Well, now we all will know the real competence of Indian democracy hogwash. People, and especially media from this part of the world look at Bombay, Bangalore and come up with fascinating folklores about the rise of the Indian economy. 250 million Indian defecate on train tracks and riverbeds. 450 million are poor, more than in all Africa combined. Delusional country this is, for fancying being a power of any sort...

xxx hardcore

Is anyone really surprised? Anyone who has called a customer service person in India knows of the Indian work ethic....

Also, I should note here that these games are truly a disgrace for the common Wealth games. The games are supposed to represent the best in humanity. But in fact, India is using child labor to build much of the stadiums. Young children are working in dangerous jobs, just so that the rich can show off about their country.

http://www.foreignpolicy.com/articles/2010/02/05/bricks_for_bread_and_mi...

But as they say, you can only hide so much. India has done its best to hide it malnutrition problem, racism, and poverty from the rest of the world, and has tried its best to make india look like a superpower with moronic phrases like 'india shining' (which most of the rich indians believe!)

Personally, I'm a bit curious to see how much of a failure it will be.

I'm also curious as to why so few indians are commenting here. Must be too embarrassed, hehe.

fedupguy

Well, It's India!
he he he he.........
What else is to be expected?-
Presently living in India - paying a high rent (the whole lot 1 year in advance) for a upper middle class Apartment.... Now it's monsoon time: when it rains outside...., it also rains inside! - considering that I have six storeys above my apartment.... - so far for shoddiness! (and the necessary frustration to get it properly fixed....)-

Dr Jake C

The signs of graft are there for all to see...already a gigantic luxury toilet rises up in defence colony with air conditioning,oaintings on the wall... the stadia are leaking...connaught circus has become exactly that...a circus..
I guess i must agree with mani shankar aiyar when he said that he hoped the games wouldn't work out...atleast then there would be public pressure to arrest and prosecute a whole cohort of guilty officials

BankingITGuru

Long live Congress ! Known for corruption and building the 'party fund' the whole mess is a legacy of Congress. Precisely how India has perenially under achieved thanks to majority rule of Post Independent India by Congress party.

Mr. Kalmadi, a congress placement, after the allegations says he will resign if Singh or Sonia ask him to leave. Congress says he is not a congress placement / representative. I like this ability to distance onself from own responsibility and preach good actions as a 'third party'. Our dutiful press takes 'notes' from what the govt wants and publishes it.

I wonder where is the 'youth' icon Rahul ghandy (not Gandhi) coming to the rescue of CWG. sports are meant to be for the 'young'. Rahul and all the 2nd gen Congress 'kids' are Absent. No prior experience is a good thing in India. You cannot be judged / evaluated.

■ Tasks ■
**1)** In the comment thread on the Commonwealth Games, what does Mr. Kalmadi say he will do if Singh or Sonia ask him to leave?
**2)** Write the next part of the comment thread on the Commonwealth Games, picking up after its final sentence.
None of the entries are needed for this work.

■ Material provided ■
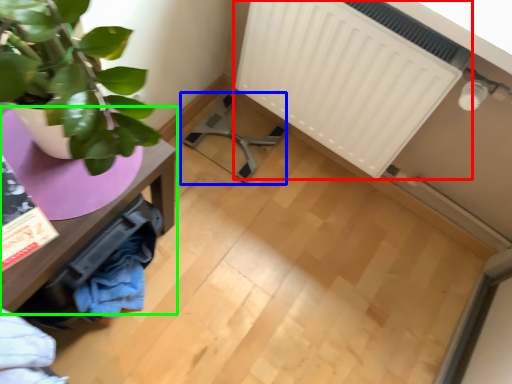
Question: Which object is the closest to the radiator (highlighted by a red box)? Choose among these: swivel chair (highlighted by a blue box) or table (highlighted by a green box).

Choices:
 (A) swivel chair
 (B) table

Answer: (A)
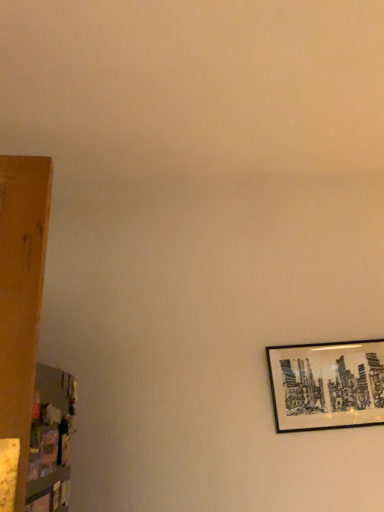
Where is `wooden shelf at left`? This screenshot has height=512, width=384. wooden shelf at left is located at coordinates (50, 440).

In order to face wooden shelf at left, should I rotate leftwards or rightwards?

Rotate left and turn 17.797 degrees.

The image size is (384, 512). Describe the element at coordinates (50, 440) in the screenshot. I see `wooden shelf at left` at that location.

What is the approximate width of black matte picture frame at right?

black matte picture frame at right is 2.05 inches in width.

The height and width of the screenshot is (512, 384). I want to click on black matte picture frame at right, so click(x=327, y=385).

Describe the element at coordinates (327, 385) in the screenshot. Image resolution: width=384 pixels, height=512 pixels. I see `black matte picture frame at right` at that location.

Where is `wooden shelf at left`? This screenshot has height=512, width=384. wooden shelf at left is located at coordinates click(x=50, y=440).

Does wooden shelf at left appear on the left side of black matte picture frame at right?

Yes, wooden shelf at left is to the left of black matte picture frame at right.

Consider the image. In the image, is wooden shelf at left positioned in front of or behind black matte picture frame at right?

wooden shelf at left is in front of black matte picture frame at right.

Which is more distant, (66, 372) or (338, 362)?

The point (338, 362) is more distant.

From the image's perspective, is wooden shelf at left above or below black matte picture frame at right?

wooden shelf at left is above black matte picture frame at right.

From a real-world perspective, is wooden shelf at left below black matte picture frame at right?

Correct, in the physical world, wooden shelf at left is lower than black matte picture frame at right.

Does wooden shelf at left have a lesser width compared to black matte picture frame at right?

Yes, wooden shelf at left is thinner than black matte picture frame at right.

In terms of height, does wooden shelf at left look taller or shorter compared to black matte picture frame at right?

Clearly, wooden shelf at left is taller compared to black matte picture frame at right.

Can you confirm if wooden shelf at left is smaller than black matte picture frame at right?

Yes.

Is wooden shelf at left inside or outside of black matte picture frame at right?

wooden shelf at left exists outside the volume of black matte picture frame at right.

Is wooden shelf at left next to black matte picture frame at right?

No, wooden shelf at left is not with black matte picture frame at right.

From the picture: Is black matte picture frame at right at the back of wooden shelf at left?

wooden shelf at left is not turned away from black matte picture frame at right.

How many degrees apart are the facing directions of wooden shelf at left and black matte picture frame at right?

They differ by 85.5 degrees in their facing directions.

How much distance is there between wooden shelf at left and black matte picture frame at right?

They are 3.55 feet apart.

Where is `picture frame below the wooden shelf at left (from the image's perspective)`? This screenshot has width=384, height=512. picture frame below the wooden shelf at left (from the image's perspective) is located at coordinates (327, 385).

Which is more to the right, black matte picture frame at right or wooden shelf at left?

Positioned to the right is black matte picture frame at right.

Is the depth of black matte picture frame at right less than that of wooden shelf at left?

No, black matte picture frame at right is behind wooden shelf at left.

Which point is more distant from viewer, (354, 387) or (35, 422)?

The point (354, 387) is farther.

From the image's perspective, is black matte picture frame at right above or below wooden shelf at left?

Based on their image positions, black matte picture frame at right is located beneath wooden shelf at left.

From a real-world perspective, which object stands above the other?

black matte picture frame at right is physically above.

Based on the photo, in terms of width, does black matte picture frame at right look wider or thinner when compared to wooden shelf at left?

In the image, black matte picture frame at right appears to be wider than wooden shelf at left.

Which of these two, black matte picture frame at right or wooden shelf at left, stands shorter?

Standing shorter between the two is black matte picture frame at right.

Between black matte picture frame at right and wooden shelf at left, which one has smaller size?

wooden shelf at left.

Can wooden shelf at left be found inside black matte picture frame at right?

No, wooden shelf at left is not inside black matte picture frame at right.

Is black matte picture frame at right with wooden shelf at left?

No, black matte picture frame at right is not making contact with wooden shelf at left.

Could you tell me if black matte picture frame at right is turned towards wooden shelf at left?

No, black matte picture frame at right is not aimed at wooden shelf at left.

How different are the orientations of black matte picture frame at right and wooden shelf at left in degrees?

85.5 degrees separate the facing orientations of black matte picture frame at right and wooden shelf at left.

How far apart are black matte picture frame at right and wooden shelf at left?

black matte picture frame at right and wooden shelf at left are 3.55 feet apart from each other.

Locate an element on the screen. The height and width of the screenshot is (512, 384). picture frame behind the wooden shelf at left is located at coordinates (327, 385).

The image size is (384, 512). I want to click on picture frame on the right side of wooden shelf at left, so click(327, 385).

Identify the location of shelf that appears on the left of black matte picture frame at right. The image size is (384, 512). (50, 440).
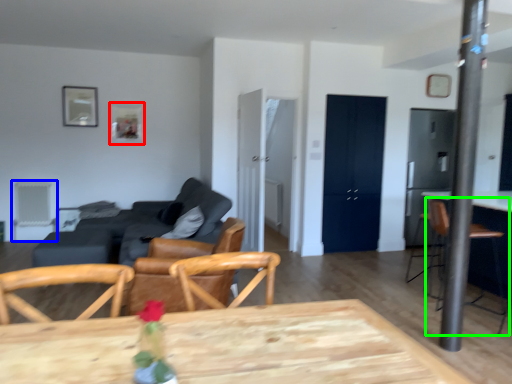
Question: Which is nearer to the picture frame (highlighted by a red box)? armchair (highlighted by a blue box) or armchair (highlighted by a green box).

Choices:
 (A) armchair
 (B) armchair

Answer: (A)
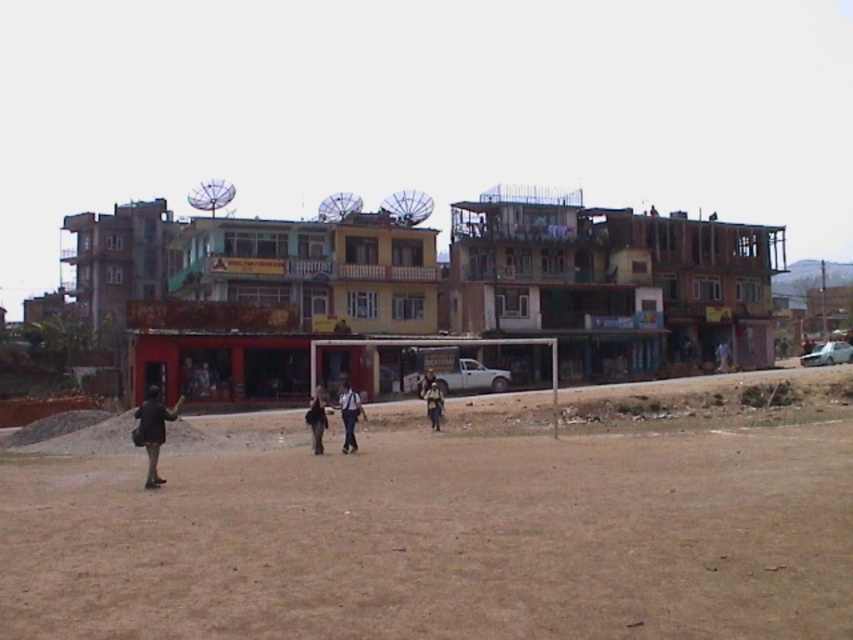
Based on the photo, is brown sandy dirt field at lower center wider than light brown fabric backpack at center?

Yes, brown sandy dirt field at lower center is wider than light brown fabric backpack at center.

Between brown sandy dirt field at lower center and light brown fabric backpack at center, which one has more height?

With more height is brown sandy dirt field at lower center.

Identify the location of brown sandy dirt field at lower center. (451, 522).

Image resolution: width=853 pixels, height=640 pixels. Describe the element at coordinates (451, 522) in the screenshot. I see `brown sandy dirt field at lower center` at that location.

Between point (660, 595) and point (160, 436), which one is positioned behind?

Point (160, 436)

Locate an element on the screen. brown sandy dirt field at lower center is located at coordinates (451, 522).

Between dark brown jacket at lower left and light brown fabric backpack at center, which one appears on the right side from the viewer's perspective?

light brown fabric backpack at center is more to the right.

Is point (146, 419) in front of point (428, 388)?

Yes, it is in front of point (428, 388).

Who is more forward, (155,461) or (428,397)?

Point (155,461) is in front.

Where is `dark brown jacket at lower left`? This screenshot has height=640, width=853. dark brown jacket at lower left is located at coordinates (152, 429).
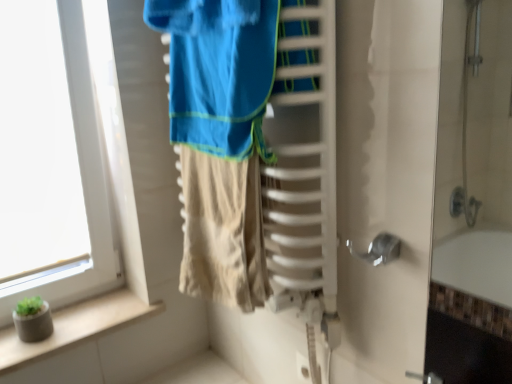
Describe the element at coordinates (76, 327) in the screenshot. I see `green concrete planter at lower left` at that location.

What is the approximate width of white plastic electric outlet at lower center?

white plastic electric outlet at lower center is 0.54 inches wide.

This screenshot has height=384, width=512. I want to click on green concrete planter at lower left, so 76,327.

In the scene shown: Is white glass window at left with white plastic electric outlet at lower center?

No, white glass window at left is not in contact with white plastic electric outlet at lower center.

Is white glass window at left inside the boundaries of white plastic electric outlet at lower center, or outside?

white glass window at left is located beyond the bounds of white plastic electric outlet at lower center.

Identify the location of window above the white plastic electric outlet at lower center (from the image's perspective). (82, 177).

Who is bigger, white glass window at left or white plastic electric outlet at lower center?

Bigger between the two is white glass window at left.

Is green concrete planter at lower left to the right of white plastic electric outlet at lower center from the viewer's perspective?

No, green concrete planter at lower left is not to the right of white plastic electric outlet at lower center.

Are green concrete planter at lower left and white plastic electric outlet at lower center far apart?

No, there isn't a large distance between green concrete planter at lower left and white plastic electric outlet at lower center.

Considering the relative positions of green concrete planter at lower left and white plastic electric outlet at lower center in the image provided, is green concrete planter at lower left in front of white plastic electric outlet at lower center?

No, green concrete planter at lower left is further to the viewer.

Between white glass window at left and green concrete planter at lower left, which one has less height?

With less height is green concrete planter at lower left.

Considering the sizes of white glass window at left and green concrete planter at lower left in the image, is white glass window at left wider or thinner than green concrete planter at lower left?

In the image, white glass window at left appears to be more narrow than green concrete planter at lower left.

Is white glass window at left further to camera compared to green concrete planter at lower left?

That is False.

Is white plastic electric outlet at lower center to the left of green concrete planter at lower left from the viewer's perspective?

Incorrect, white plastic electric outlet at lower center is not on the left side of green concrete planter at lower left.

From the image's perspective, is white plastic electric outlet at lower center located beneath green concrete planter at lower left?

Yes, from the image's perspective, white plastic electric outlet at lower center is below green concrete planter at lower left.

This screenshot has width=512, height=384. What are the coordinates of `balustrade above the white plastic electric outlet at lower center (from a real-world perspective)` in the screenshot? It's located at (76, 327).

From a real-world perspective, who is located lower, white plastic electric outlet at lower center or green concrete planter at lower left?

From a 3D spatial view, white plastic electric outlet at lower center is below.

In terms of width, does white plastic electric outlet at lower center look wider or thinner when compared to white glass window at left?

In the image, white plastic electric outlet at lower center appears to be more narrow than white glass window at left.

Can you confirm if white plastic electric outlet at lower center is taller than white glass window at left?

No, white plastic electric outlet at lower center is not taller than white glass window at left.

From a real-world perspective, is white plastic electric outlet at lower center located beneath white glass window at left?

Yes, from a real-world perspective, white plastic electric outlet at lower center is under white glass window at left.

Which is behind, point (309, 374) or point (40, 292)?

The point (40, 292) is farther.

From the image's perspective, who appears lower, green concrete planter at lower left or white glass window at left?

■ Outputs for the tasks ■
**1)** He says he will resign.

**2)**
The foul mouthed, bad mannered Manish Tiwari is often out to 'tangle' the view of public and he has carefully managed to hold Congress 'out of all this' by creating a web of illusory metaphors, facts and stories. He even has the cheeck to blame 'BJP' for winning the CWG bid. COngress party ruled India and Delhi for the last 7 years (since bid was won) and they can get away with it. Poor Ravishankar prasad and other BJP reps dont have a straight face to hold fort in face of such attach from likes of Tiwari. No need to mention the 'support' lead TV presenters Rajdeep (CNNIBN), Barkha (NDTV), Times now(Arnab) accord to Congress spokespersons. If the Umpire is your game is yours. In the next government Manish tiwari will get a good cabinet portfolio or a governorship (a great reward mechanism for Congress loyalists) like Kapil Sibal who did a gr8 job defending congress between 2006-2009.

I still believe the games will be a success. Knowing congress they will have a 'ace' up their sleeve to hire a world class builder / contractor to ensure 'completion' at high rates. A software engineer once told me the 'inverse keynesian model to get promotions'. First, do a bad job (useless code etc), let the fire begin and then douse it ..Make a mess, clean it and become a hero). How about lalit modi ? Atleast he gave good games. Congress will chuckle.

Congress has carefully played a 'portfolio of goof-ups strategy' on straight forward opposition. They let loose multiple good-ups - CWG, Kahsmir, Dow / Bhopal, Pakistan 'diplomacy', Food rotting in open, price rise, Naxals, Sohrabuddin encounter, Train tragedies' . Poor opposition cannot decide which one to fight. SO they fight one on each day never to reach conclusion or corner the govt.

In all this it is the Congress party that is the beneficary. Another Independence day, against the backdrop of all this, makes me wonder would it have been better if British continued to rule India ? (This is not e emotional statement, my dear fellow countrymen see the sense , not the english in this post). I am happy the Queen is not coming.

K Stephen

But just last month India opened to the public T3 which was completed in a record 37 months at a cost of Rs 12700 crores.

Delhi Metro is another example of Indian democratic efficiency.

ISRO's various achievement is another example.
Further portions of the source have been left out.